Metal Bulletin
- Categories: Specialist information provider
- Frequency: Weekly
- Publisher: Delinian
- Founded: 1913
- Based in: London, England
- Language: English
- Website: www.metalbulletin.com
- ISSN: 0026-0533

= Metal Bulletin =

International publisher

Fastmarkets MB, previously known as Metal Bulletin, is a specialist international publisher and information provider for the global steel, non-ferrous and scrap metals markets.

==History==
What was later known as Metal Bulletin was started in 1913 as Quin's Metal Market Letters, a subscription newsletter, transitioning to Metal Bulletin journal two years later. The publication provided price and other information for the steel and non-ferrous metals markets and was published twice a week.
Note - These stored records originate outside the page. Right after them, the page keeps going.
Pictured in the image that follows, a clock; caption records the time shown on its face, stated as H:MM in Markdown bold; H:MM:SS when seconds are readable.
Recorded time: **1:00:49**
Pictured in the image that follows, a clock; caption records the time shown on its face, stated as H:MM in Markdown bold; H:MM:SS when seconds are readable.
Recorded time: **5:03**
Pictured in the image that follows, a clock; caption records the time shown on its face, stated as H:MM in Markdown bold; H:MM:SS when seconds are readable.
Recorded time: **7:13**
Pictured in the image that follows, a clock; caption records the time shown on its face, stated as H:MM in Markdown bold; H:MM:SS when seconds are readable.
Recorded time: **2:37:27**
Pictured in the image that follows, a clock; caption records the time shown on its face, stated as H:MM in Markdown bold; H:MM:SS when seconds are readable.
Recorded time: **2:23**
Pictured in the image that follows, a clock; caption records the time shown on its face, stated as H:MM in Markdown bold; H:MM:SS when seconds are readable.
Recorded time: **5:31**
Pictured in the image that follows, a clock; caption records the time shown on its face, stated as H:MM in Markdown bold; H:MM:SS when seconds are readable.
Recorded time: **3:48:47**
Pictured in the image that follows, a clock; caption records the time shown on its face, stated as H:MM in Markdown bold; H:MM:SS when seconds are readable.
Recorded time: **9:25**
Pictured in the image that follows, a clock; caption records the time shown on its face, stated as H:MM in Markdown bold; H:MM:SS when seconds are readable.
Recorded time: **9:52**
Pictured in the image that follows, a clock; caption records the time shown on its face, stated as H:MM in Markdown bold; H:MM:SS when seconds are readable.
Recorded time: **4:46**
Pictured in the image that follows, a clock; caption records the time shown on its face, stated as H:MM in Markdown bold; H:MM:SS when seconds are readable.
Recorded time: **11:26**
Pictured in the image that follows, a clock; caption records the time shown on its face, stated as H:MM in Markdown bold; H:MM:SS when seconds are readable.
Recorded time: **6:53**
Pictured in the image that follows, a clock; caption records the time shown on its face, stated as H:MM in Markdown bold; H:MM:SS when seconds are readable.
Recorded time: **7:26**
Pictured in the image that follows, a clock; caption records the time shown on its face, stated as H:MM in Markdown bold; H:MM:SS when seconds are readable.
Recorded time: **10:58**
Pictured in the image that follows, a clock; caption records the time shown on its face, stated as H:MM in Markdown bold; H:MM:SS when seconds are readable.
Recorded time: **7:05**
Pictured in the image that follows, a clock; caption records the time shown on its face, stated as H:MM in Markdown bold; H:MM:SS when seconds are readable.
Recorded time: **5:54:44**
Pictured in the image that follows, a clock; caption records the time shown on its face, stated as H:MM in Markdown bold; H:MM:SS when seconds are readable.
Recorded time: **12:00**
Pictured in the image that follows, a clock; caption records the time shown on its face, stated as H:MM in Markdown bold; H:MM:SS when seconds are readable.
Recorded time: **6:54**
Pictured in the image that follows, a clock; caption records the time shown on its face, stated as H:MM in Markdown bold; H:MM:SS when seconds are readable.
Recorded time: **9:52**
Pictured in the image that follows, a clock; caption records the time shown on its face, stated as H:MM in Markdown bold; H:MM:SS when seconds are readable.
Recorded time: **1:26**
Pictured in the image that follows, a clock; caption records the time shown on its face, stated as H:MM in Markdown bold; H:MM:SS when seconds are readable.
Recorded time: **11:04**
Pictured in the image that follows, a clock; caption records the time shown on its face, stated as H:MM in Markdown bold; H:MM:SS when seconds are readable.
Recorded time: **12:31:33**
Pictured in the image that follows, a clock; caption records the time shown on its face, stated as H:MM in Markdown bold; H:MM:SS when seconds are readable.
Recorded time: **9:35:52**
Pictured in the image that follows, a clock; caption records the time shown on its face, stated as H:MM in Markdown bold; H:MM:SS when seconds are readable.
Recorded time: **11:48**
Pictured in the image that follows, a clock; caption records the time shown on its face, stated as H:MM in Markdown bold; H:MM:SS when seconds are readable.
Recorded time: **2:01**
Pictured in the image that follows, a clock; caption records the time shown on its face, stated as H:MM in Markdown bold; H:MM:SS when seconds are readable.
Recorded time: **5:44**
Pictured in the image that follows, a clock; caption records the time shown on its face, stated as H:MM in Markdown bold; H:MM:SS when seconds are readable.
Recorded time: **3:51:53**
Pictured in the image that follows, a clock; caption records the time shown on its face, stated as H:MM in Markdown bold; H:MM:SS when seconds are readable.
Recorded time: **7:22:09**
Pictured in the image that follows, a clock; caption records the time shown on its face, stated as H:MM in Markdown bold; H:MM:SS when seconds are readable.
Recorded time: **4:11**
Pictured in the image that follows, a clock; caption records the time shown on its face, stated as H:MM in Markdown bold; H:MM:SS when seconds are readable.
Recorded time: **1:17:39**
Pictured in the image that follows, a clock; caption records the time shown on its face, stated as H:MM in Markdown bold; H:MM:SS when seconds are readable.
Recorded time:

In 1967 the company introduced a spin-off publication, Industrial Minerals, which covered non-metallic minerals industry. In 2001 Metal Bulletin bought American Metal Market. Metal Bulletin PLC was in turn bought in 2006 by Euromoney Institutional Investor, owned by the Daily Mail & General Trust for £221 million.

==Products and services==
Metals covered include carbon steel, stainless and special steel, scrap and secondary, ores and alloys, raw materials, minor and precious metals, and base metals with additional coverage of freight news, capital markets, and exchange news and prices.